TASK OBJECTIVE = Filter the records for "shoulder" and keep each line that has it.

SUPPLIED DATA =
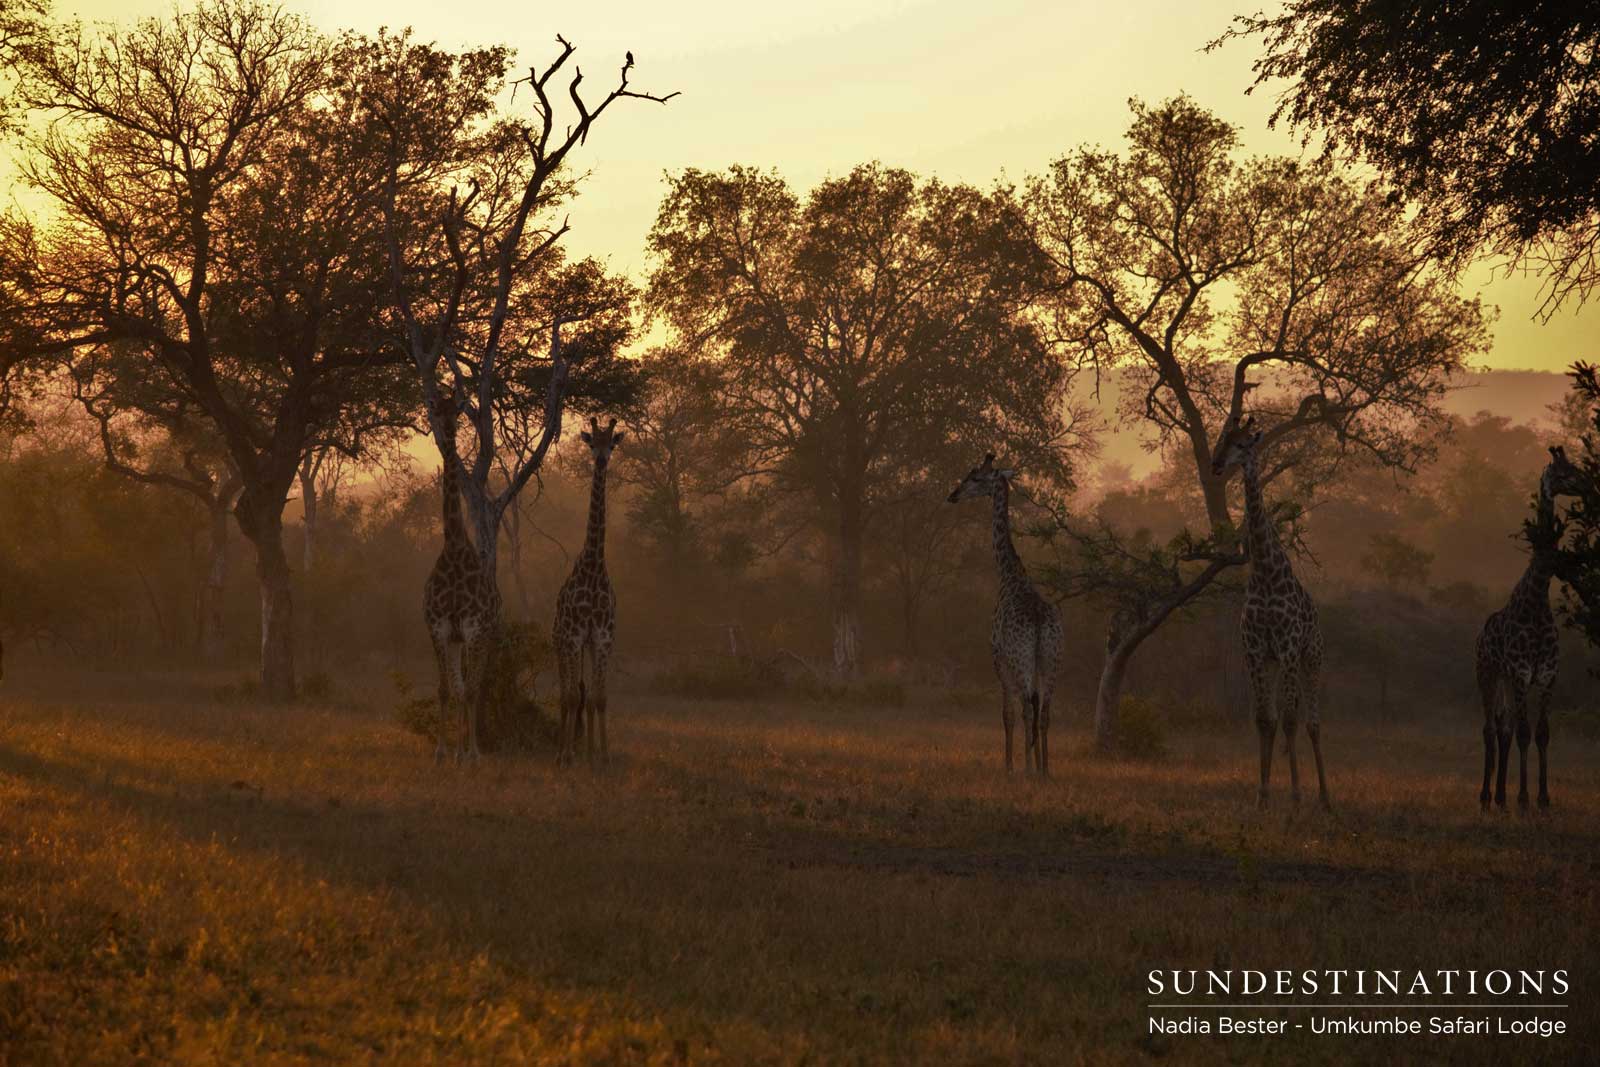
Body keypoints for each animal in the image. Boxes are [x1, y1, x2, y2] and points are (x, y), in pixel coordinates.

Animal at [947, 453, 1065, 775]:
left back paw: (1026, 769)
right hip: (1051, 657)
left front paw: (1010, 766)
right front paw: (1032, 764)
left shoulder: (997, 657)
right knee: (1044, 710)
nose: (953, 495)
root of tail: (1038, 621)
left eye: (976, 477)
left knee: (1026, 707)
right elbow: (1032, 710)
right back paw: (1044, 770)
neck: (1009, 575)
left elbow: (1007, 713)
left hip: (1020, 658)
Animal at [1211, 415, 1329, 809]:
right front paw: (1262, 797)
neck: (1264, 572)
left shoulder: (1290, 647)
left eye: (1243, 443)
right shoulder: (1254, 650)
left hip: (1311, 657)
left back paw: (1324, 797)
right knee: (1281, 717)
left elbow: (1291, 720)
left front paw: (1295, 796)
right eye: (1220, 439)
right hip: (1277, 662)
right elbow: (1265, 720)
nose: (1216, 465)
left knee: (1312, 722)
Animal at [1475, 446, 1585, 812]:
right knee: (1490, 729)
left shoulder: (1547, 675)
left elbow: (1541, 733)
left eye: (1575, 467)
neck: (1537, 598)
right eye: (1564, 472)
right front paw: (1524, 799)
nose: (1589, 483)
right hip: (1488, 673)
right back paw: (1486, 797)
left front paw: (1542, 798)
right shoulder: (1521, 674)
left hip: (1507, 681)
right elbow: (1524, 733)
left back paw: (1500, 797)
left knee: (1504, 727)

TASK ANSWER =
left shoulder: (997, 657)
left shoulder: (1290, 647)
right shoulder: (1254, 650)
left shoulder: (1547, 675)
right shoulder: (1521, 674)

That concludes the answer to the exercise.